Atmosferin yüzde 78’i azot; yüzde 21’i oksijenden oluşuyor. Geriye kalan kısmıysa su buharı, argon, karbondioksit, neon, helyum, metan, kripton, hidrojen, ozon ve ksenonundur.
Bilindiği üzere havaya nazaran ağır olan gazlar çöker, hafif olan gazlar uçar. Bu yüzden uçan balonlarımızı hafif olan hidrojen ve helyum gibi gazlarla doldururuz. Mutfak tüpleri, havadan ağır bütan ve propan gibi gazlarla doldurulduğu için, tüp kaçaklarında gaz yere çöker ve süpürülerek tahliye edilmesi önerilir. Dünyamızı çevreleyen atmosfer tabakası, yani havamız büyük oranda azot ve oksijen gaz moleküllerinden müteşekkil, oldukça homojen bir karışım gazıdır. Oksijen azottan biraz daha ağır bir moleküldür (Oksijen, O2: 32 g/mol, Azot, N2: 28 g/mol).
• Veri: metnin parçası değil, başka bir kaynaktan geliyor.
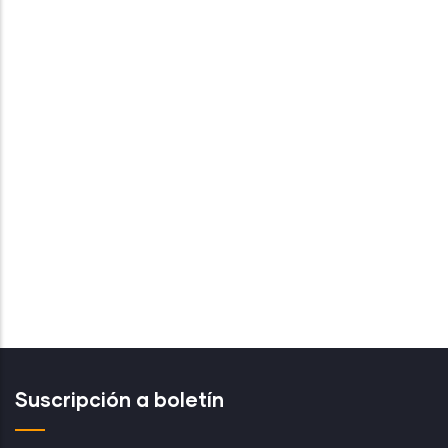
Suscripción a boletín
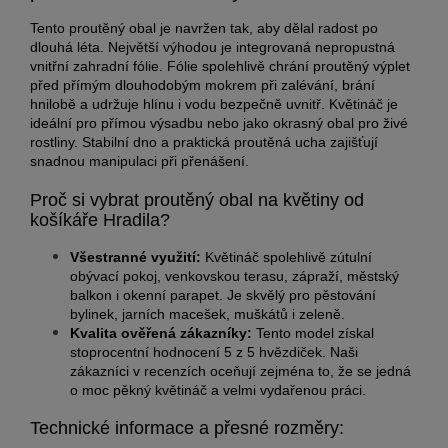
Tento proutěný obal je navržen tak, aby dělal radost po
dlouhá léta. Největší výhodou je integrovaná nepropustná
vnitřní zahradní fólie. Fólie spolehlivě chrání proutěný výplet
před přímým dlouhodobým mokrem při zalévání, brání
hnilobě a udržuje hlínu i vodu bezpečně uvnitř. Květináč je
ideální pro přímou výsadbu nebo jako okrasný obal pro živé
rostliny. Stabilní dno a praktická proutěná ucha zajišťují
snadnou manipulaci při přenášení.
Proč si vybrat proutěný obal na květiny od
košíkáře Hradila?
Všestranné využití:
Květináč spolehlivě zútulní
obývací pokoj, venkovskou terasu, zápraží, městský
balkon i okenní parapet. Je skvělý pro pěstování
bylinek, jarních macešek, muškátů i zeleně.
Kvalita ověřená zákazníky:
Tento model získal
stoprocentní hodnocení 5 z 5 hvězdiček. Naši
zákazníci v recenzích oceňují zejména to, že se jedná
o moc pěkný květináč a velmi vydařenou práci.
Technické informace a přesné rozměry:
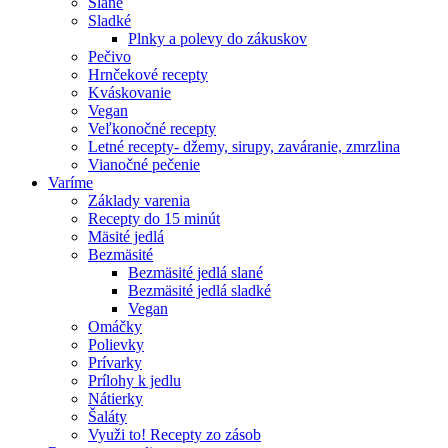
Slané
Sladké
Plnky a polevy do zákuskov
Pečivo
Hrnčekové recepty
Kváskovanie
Vegan
Veľkonočné recepty
Letné recepty- džemy, sirupy, zaváranie, zmrzlina
Vianočné pečenie
Varíme
Základy varenia
Recepty do 15 minút
Mäsité jedlá
Bezmäsité
Bezmäsité jedlá slané
Bezmäsité jedlá sladké
Vegan
Omáčky
Polievky
Prívarky
Prílohy k jedlu
Nátierky
Šaláty
Využi to! Recepty zo zásob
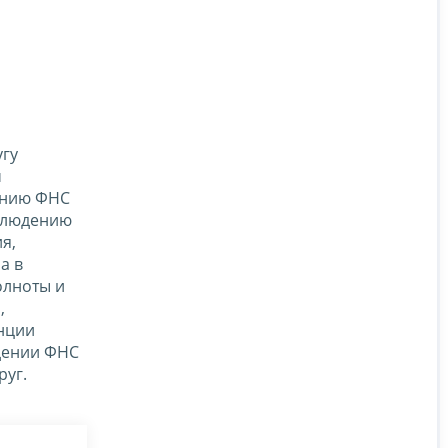
гу
м
ению ФНС
облюдению
я,
а в
олноты и
,
енции
едении ФНС
руг.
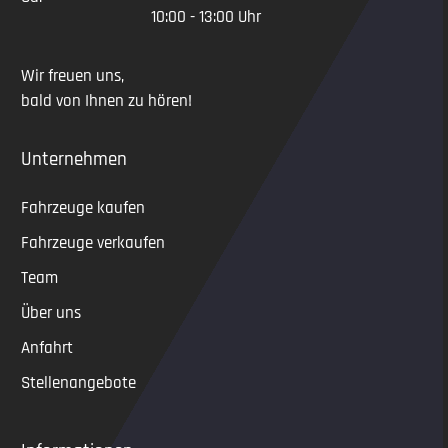
10:00 - 13:00 Uhr
Wir freuen uns,
bald von Ihnen zu hören!
Unternehmen
Fahrzeuge kaufen
Fahrzeuge verkaufen
Team
Über uns
Anfahrt
Stellenangebote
Peki, neden milyarlarca yıl geçmiş olmasına rağmen hala oksijen azota göre çökelmemiş? Soruyu daha da ilgi çekici hale getirelim: Ya oksijen çökelmiş olsaydı ve atmosferin en alt tabakası oksijenden oluşsaydı?
Canlıların solunumu, dolayısıyla yaşamın devamı için elzem olan oksijen, yakıcı bir elementtir. Atmosferde oksijenin çok fazla olması da en ufak bir kıvılcımın sönmeyen yangınlara sebep olması anlamına gelir. Yani oksijen yeryüzüne çökmüş olsa idi, bütün canlılar kolaylıkla yanacak, yok olacaktı. Allah’a şükür ki atmosferimizdeki %21 oranındaki oksijen %78 oranındaki azot ile seyreltilmiştir. Azot, çok yüksek sıcaklıklara çıkılmadıkça yanmaz. Kuru havanın kalan yüzde birlik kısmı da çok büyük oranda Argon gazıdır. Argon gerek oksijenden gerek azottan daha ağır (Ar: 40 g/mol) ve tek atomlu bir soy gazdır, o da yanmaz. Yani atmosferimizde, yeterli miktarda yakıcı oksijen, yanıcı olmayan gazlarla seyrelmiş durumdadır; dünyamızdaki yaşamın devamı için uygun beşte birlik orandaki oksijenli gaz karışımı bu şekilde mevcuttur.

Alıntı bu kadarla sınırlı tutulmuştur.